Routine laboratory tests were normal. Cerebrospinal fluid (CSF) obtained on the following day after admission to hospital showed an increased protein level of 76.9 mg/dl and no white cells. No organisms were cultured. Analyses of the CSF for Coxsackie, cytomegalovirus, Epstein–Barr virus, herpes simplex virus serologies were negative. Serum CA125, CEA and AFP were in normal range. Chest radiograph and electromyography (EMG) were normal. Computed tomography and magnetic resonance imaging of the brain revealed mild generalized atrophy and multiple old lacunar infarctions within the basal ganglia bilaterally.

On the basis of the neurological findings, a clinical diagnosis of MFS was established. Intravenous immunoglobulin was given for 5 days at a dose of 0.4g/kg/day.

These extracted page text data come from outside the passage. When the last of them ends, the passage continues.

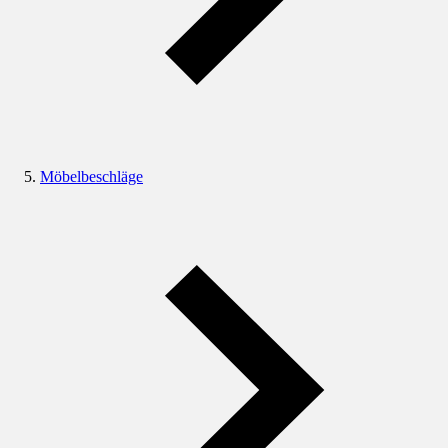
Möbelbeschläge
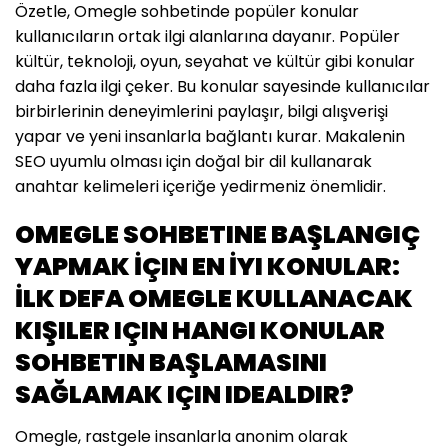
Özetle, Omegle sohbetinde popüler konular
kullanıcıların ortak ilgi alanlarına dayanır. Popüler
kültür, teknoloji, oyun, seyahat ve kültür gibi konular
daha fazla ilgi çeker. Bu konular sayesinde kullanıcılar
birbirlerinin deneyimlerini paylaşır, bilgi alışverişi
yapar ve yeni insanlarla bağlantı kurar. Makalenin
SEO uyumlu olması için doğal bir dil kullanarak
anahtar kelimeleri içeriğe yedirmeniz önemlidir.
OMEGLE SOHBETINE BAŞLANGIÇ
YAPMAK İÇIN EN İYI KONULAR:
İLK DEFA OMEGLE KULLANACAK
KIŞILER IÇIN HANGI KONULAR
SOHBETIN BAŞLAMASINI
SAĞLAMAK IÇIN IDEALDIR?
Omegle, rastgele insanlarla anonim olarak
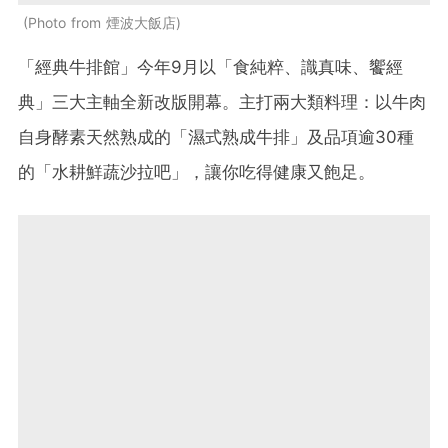
Photo from 煙波大飯店
「經典牛排館」今年9月以「食純粹、識真味、饗經
典」三大主軸全新改版開幕。主打兩大類料理：以牛肉
自身酵素天然熟成的「濕式熟成牛排」及品項逾30種
的「水耕鮮蔬沙拉吧」，讓你吃得健康又飽足。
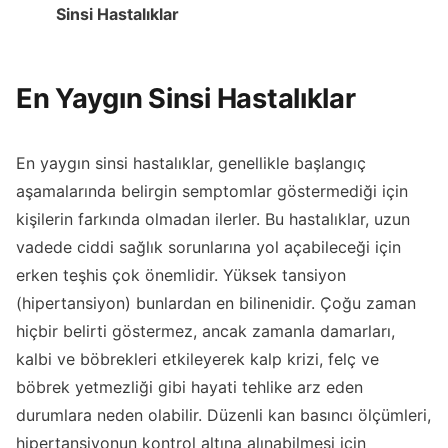
Sinsi Hastalıklar
En Yaygın Sinsi Hastalıklar
En yaygın sinsi hastalıklar, genellikle başlangıç
aşamalarında belirgin semptomlar göstermediği için
kişilerin farkında olmadan ilerler. Bu hastalıklar, uzun
vadede ciddi sağlık sorunlarına yol açabileceği için
erken teşhis çok önemlidir. Yüksek tansiyon
(hipertansiyon) bunlardan en bilinenidir. Çoğu zaman
hiçbir belirti göstermez, ancak zamanla damarları,
kalbi ve böbrekleri etkileyerek kalp krizi, felç ve
böbrek yetmezliği gibi hayati tehlike arz eden
durumlara neden olabilir. Düzenli kan basıncı ölçümleri,
hipertansiyonun kontrol altına alınabilmesi için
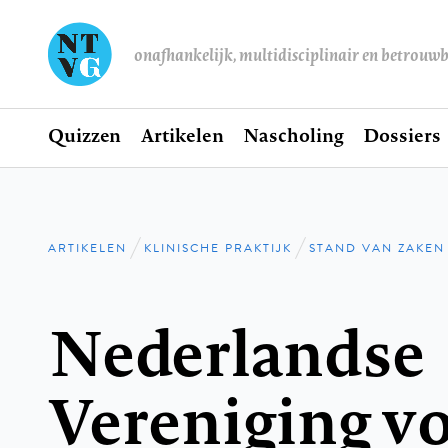
onafhankelijk, multidisciplinair en betrouw
Home
Quizzen
Artikelen
Nascholing
Dossiers
Hoofdnavigatie
ARTIKELEN
KLINISCHE PRAKTIJK
STAND VAN ZAKEN
Kruimelpad
Nederlandse
Vereniging v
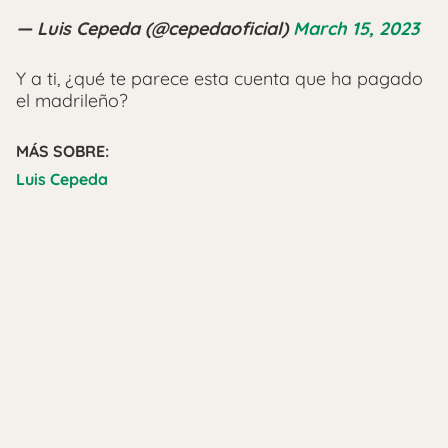
— Luis Cepeda (@cepedaoficial)
March 15, 2023
Y a ti, ¿qué te parece esta cuenta que ha pagado
el madrileño?
MÁS SOBRE:
Luis Cepeda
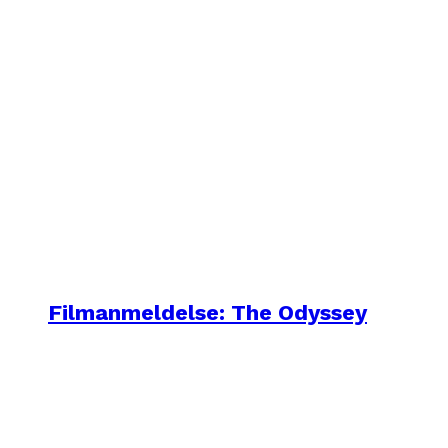
Filmanmeldelse: The Odyssey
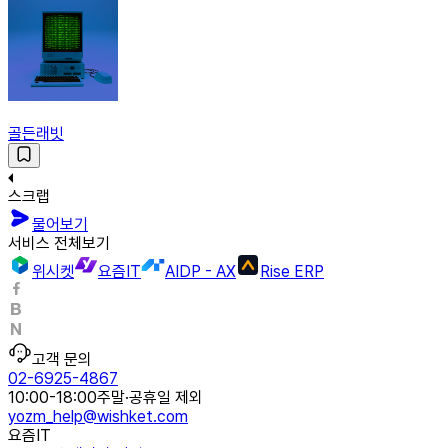
골든래빗
스크랩
물어보기
서비스 전체보기
위시켓
요즘IT
AIDP - AX
Rise ERP
고객 문의
02-6925-4867
10:00-18:00
주말·공휴일 제외
yozm_help@wishket.com
요즘IT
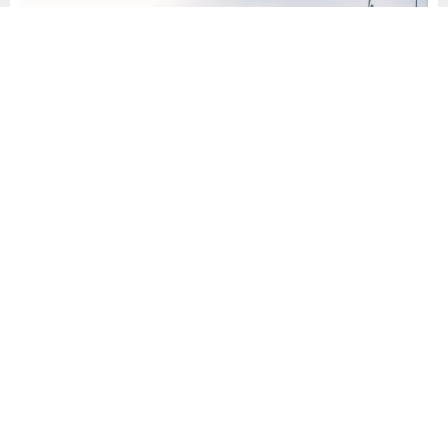
Otomotiv sektörü, artan üretim maliyetleri ve elektrikli araç
dönüşümünün etkisiyle yeniden şekilleniyor. Bu süreçte
Avrupalı üreticiler tedarik zincirlerini çeşitlendirmeye
çalışıyor. Türkiye’nin otomotiv yedek parça ihracatı da bu
sayede artış gösteriyor.
Türkiye’nin Otomotiv İhracatında
Rekor Seviyeler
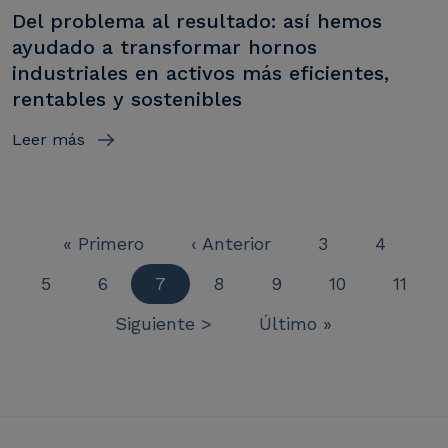
Del problema al resultado: así hemos
ayudado a transformar hornos
industriales en activos más eficientes,
rentables y sostenibles
Leer más
Primera página
Página anterior
Página
Página
« Primero
‹ Anterior
3
4
Página
Página
Página actual
Página
Página
Página
Página
5
6
7
8
9
10
11
Paginación
Siguiente página
Última página
Siguiente >
Último »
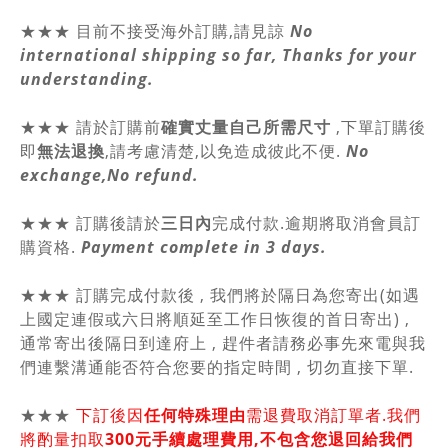
★★★ 目前不接受海外訂購,請見諒
No
international shipping so far, Thanks for your
understanding.
★★★
請於訂購前
確實丈量自己所需尺寸
,
下單訂購後
即
無法退換
,請
考慮清楚,以免造成彼此不便.
No
exchange,No refund.
★★★ 訂購後請於
三日內
完成付款.逾期將取消會員訂
購資格.
Payment complete in 3 days.
★★★ 訂購完成付款後 , 我們將於隔日為您寄出(如遇
上國定連假或六日將順延至工作日恢復的首日寄出) ,
通常寄出後隔日到達府上 , 趕件者請務必事先來電與我
們連繫溝通能否符合您要的指定時間 , 切勿直接下單.
★★★
下訂後因
任何特殊理由
需退費取消訂單者.我們
將酌量扣取
300元手續處理費用,不包含您退回給我們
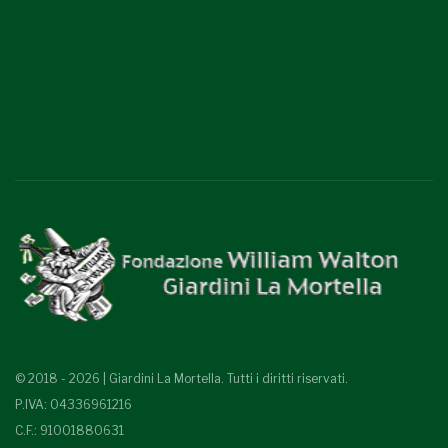
© 2018 - 2026 | Giardini La Mortella. Tutti i diritti riservati.
P.IVA: 04336961216
C.F.: 91001880631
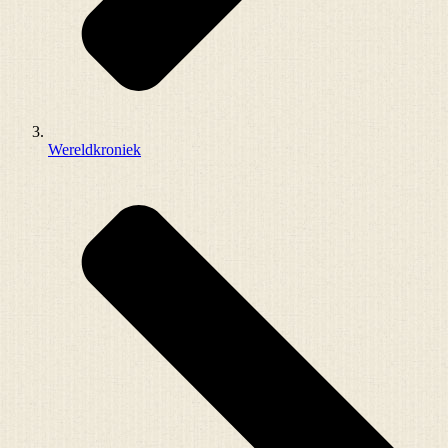
Wereldkroniek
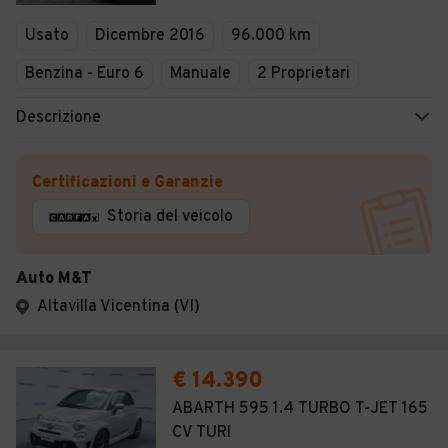
Usato
Dicembre 2016
96.000 km
Benzina - Euro 6
Manuale
2 Proprietari
Descrizione
Certificazioni e Garanzie
Storia del veicolo
Auto M&T
Altavilla Vicentina (VI)
€ 14.390
ABARTH 595 1.4 TURBO T-JET 165
CV TURI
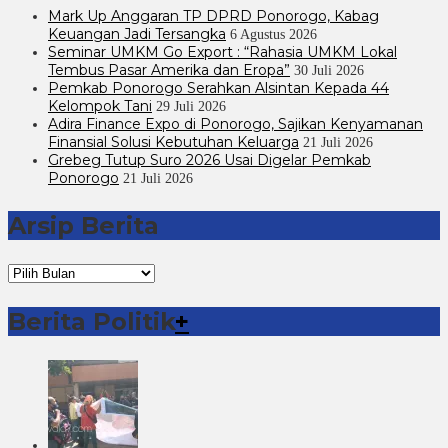
Mark Up Anggaran TP DPRD Ponorogo, Kabag
Keuangan Jadi Tersangka
6 Agustus 2026
Seminar UMKM Go Export : “Rahasia UMKM Lokal
Tembus Pasar Amerika dan Eropa”
30 Juli 2026
Pemkab Ponorogo Serahkan Alsintan Kepada 44
Kelompok Tani
29 Juli 2026
Adira Finance Expo di Ponorogo, Sajikan Kenyamanan
Finansial Solusi Kebutuhan Keluarga
21 Juli 2026
Grebeg Tutup Suro 2026 Usai Digelar Pemkab
Ponorogo
21 Juli 2026
Arsip Berita
Arsip
Berita
Berita Politik
+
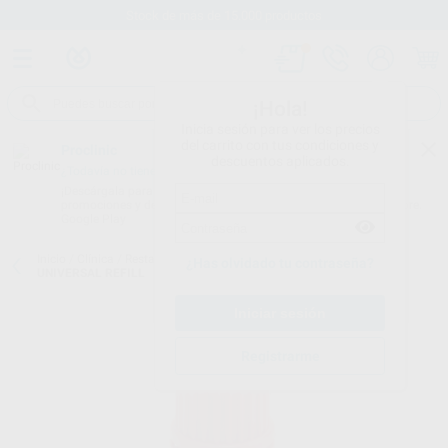
Stock de más de 15.000 productos
¡Hola!
Inicia sesión para ver los precios
del carrito con tus condiciones y
Proclinic
descuentos aplicados.
¿Todavía no tienes nuestra App?
¡Descárgala para ser siempre el primero en conocer nuestras
promociones y descuentos! Disponible en Google Play o App Store.
Google Play
Inicio
/
Clínica
/
Restauración
/
Adhesivos universales
/
ONE COAT 7
¿Has olvidado tu contraseña?
UNIVERSAL REFILL
Registrarme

The patient gradually improved 10 days after the onset of symptoms. Her eye movements were partially improved and she was able to walk several meters. She was discharged at 14 days after admission. When reviewed in the clinic 6 months after discharge, her eye symptoms had fully recovered. Followed up by telephone at two years after onset, the symptoms had not recurred.

DISCUSSION

In 1956 Miller Fisher described three patients of an acute neurological illness characterized by ophthalmoplegia, ataxia, and areflexia. This illness is referred to as the MFS and is considered an unusual variant of GBS, because about half of patients who present with MFS progress to GBS. In MFS, most patients initially have ophthalmoplegia followed by gait and limb ataxia. Other cranial nerves, most notably the facial nerves, may also be affected. Motor strength is usually preserved. Most patients have a preceding respiratory tract infection in MFS. The disease generally follows a benign course with complete resolution in the majority of patients over an average period of 10 weeks. According to the diagnostic criteria put forward by Odaka, this patient was diagnosed as MFS.

The reported incidence of MFS has been estimated at 0.09 cases per 100,000 persons per year, though no large epidemiological studies on MFS have been published. Children and adults of all ages can be affected by MFS. In a recent study, which included 466 patients with MFS, the median age of onset was 44 years old and age distribution showed two peaks at 30 to 39 and 50 to 59 years old. The other study showed that the median age of onset was 41 years old. Large epidemiological studies will help to estimate incidence more accurately in the future in old persons.

Several studies suggest the close correlation between anti-GQ1b IgG antibody and MFS or GBS with ophthalmoplegia These antibodies may participate in the development of ophthalmoplegia. Although we did not carry out anti-GQ1b IgG antibody tests in this patient because of technical problems, we think that the clinical manifestations and CSF albumincytological dissociation are enough to establish the diagnosis of MFS.

The differential diagnosis of MFS in the elderly people includes Bickerstaff’s brainstem encephalitis (BBE) and brain stem infarction. BBE is characterized by acute ophthalmoplegia, ataxia, hyperreflexia and disturbance of consciousness. The predominant clinical features in our patient, including ophthalmoplegia and ataxia, are consistent with the diagnosis of BBE. However, there were no consciousness disturbance or pyramidal signs found in our patient which made a differential diagnosis with BBE. Although the patient have cerebrovascular risk factors, such as age older than 65, hypertension and diabetes mellitus, brain stem infarction can be excluded by the absence of the infarction related symptoms and the brain MRI.